Personal information
- Full name: Jesús Hevia Martín
- Date of birth: 11 May 1990 (age 34)
- Place of birth: Oviedo, Spain
- Height: 1.80 m (5 ft 11 in)
- Position(s): Winger

Team information
- Current team: Gijón Industrial (young)

Youth career
- 2005–2008: Real Madrid
- 2008–2009: Villarreal

Senior career*
- Years: Team / Apps / (Gls)
- 2009–2012: Recreativo B / 61 / (11)
- 2010: Recreativo / 2 / (0)
- 2012: Oviedo B / 15 / (5)
- 2012–2014: Marino / 53 / (16)
- 2014–2015: Cartagena / 32 / (11)
- 2015–2016: Racing Santander / 11 / (2)
- 2016–2017: Cartagena / 33 / (6)
- 2017: Linares / 17 / (5)
- 2017–2018: Marbella / 31 / (5)

Managerial career
- 2020–: Gijón Industrial (young)

= Chus Hevia =

Spanish footballer

Jesús 'Chus' Hevia Martín (born 11 May 1990) is a Spanish manager and former footballer who played mainly as a left winger.

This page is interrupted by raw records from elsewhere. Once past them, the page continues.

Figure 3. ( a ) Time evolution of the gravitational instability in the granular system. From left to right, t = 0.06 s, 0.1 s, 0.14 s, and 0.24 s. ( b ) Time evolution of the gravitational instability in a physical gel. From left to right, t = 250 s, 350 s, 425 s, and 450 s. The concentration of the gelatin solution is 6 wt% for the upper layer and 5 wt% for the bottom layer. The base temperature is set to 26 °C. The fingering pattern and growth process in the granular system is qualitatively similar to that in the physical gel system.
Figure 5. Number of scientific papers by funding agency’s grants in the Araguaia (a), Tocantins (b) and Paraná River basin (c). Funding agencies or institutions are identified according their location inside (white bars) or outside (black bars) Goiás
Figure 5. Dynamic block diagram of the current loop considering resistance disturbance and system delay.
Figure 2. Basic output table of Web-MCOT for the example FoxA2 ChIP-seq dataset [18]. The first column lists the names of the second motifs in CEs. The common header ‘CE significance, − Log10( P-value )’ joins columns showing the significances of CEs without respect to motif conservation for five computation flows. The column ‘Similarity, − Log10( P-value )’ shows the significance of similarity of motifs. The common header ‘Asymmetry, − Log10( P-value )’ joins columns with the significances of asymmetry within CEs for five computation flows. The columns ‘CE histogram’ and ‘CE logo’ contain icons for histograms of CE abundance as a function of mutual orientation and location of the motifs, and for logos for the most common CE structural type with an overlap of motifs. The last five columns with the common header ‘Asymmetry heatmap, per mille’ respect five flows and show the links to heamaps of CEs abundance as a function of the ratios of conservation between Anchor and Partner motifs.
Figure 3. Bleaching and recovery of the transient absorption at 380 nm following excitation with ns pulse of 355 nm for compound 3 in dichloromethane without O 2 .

He is the manager of Gijón Industrial youth since 2020.

==Club career==
Born in Oviedo, Asturias, Hevia started playing as a senior with Recreativo de Huelva B in the 2009–10 season, in Tercera División, after playing youth football with Real Madrid and Villarreal CF. On 13 June of the following year he made his first-team debut, coming on as a second-half substitute in a 1–0 home success over FC Cartagena, in the Segunda División championship.

On 12 January 2012 Hevia rescinded his link with the Andalusians, signing with Real Oviedo and being assigned to the B-side also in the fourth level. On 26 June he signed with Marino de Luanco, in Segunda División B.

On 28 June 2014, after scoring a ten goals in the 2013–14 campaign, Hevia moved to another club in the third level, FC Cartagena. On 13 July of the following year he joined fellow league team Racing de Santander.

In August 2018, after a serious knee lesion, Hevia retired as footballer and started his manager career at Marbella FC.